With Boyhood he wanted to show a normal family in everyday life during those 12 years without however depicting the biggest moments that we have seen in every other coming-of-age films. He avoided those moments when “you lose your virginity, your first kiss… that wasn’t this movie”.
He underlined the importance of the small moments of life as “that’s the last line that Ellar [Coltrane] says…that’s always right now, that’s kind of the message we all go through our lives struggling with”.
Linklater said he remembers being a young person and the fact that everything he got from the culture and his parents was really about his future “childhood’s to be enjoyed, but you’re groomed for something else that you don’t even know what it is”.
Cast and crew’s lives also changed personally during the 12-year process. Patricia Arquette had a child and got married and divorced; Linklater had two more children; they “fought cancer and both buried parents”.
For Linklater, a lot in this film is a “portrait of the kids growing up but it’s also adults kind of bumbling through parenthood and it was kind of what it was about also”.
For Ellar Coltrane, shooting for 12 years did not change his childhood at all, it did almost the opposite.
“There was a point around 12 or 13 when I kind of fell in love with the project,” says Coltrane. The director’s daughter, Lorelei Linklater, did not share his perspective as she asked her father if her character could die.”I couldn’t handle it,” she revealed.
Linklater did not tell the actors too much about what to do with their lives in the 51 weeks they were not shooting. Still, Ellar would call him when he was considering a haircut or getting a ring.
Linklater tried to incorporate in the story whatever was happening in the lives of his actors. He wondered what form of art Coltrane would pick, as his father is a musician.
In fact, he could have predicted that at age six or seven he would have ended up being a musician but Coltrane was more interested in visual arts. “I started taking pictures before Mason did,” he said.
Coltrane is grateful he was not allowed to see the footage during the 12 years as it helped him to avoid being very self-conscious. “It was a lot to deal with watching it two months ago and very cathartic and emotional and I can’t imagine how difficult it would have been at ten years old the to see that much of myself.”
For Lorelei it was “a really, really strange, really strange experience to watch that and honestly quite painful at times” and hard. “I was crying at least for a little while there”.
Producer Cathleen Sutherland paid tribute to Jonathan Sehring at IFC for agreeing to finance the film. They had a very small production budget they would receive annually. Linklater was that leap of faith was crucial and carried “a certain amount of optimism about the future, just that we would be here twelve years from now, that things will work out.”

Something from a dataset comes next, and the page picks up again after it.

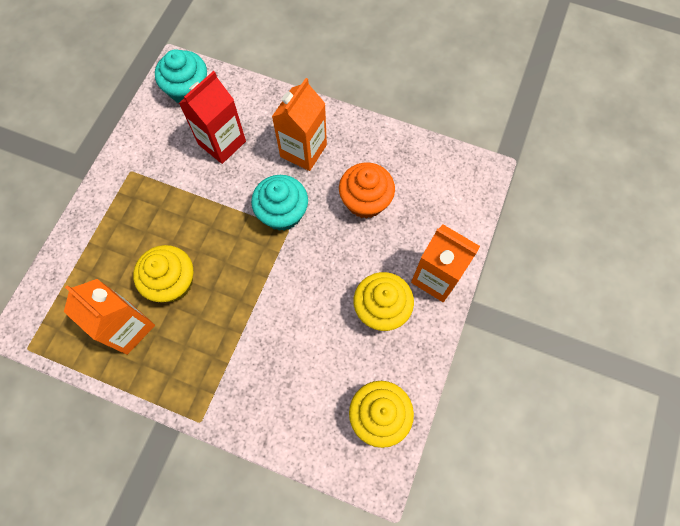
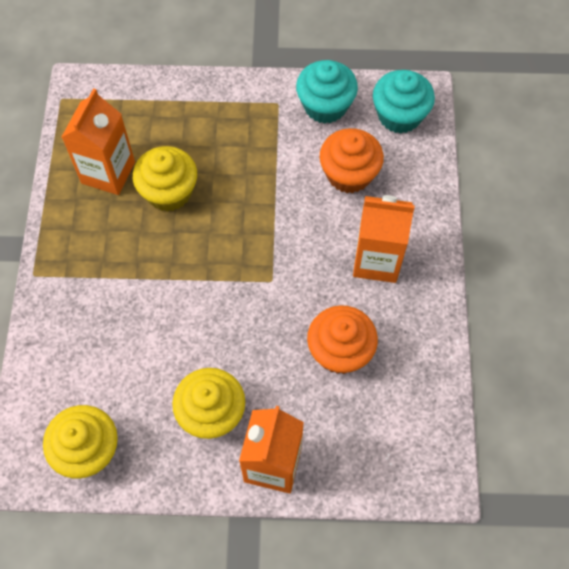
camera: 70 degrees right, 5 degrees down
(222, 143) = (349, 174): red carton -> orange cupcake
(282, 213) = (288, 267): turquoise cupcake -> turquoise cupcake (325, 106)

A sequel isn’t on the cards as of now. “We haven’t talked about it, we’re still kind of recovering from this,” Linklater says, although it could be a future possibility: “Every movie sort of continues forever I guess like a line.”
Patricia Arquette said no other director could have made Boyhood. “This movie really only could’ve been made this way by Rick and his unique sensibility of filmmaking,” she said, adding that he has a really original and incredible voice in film — “I think that very few American directors have that”.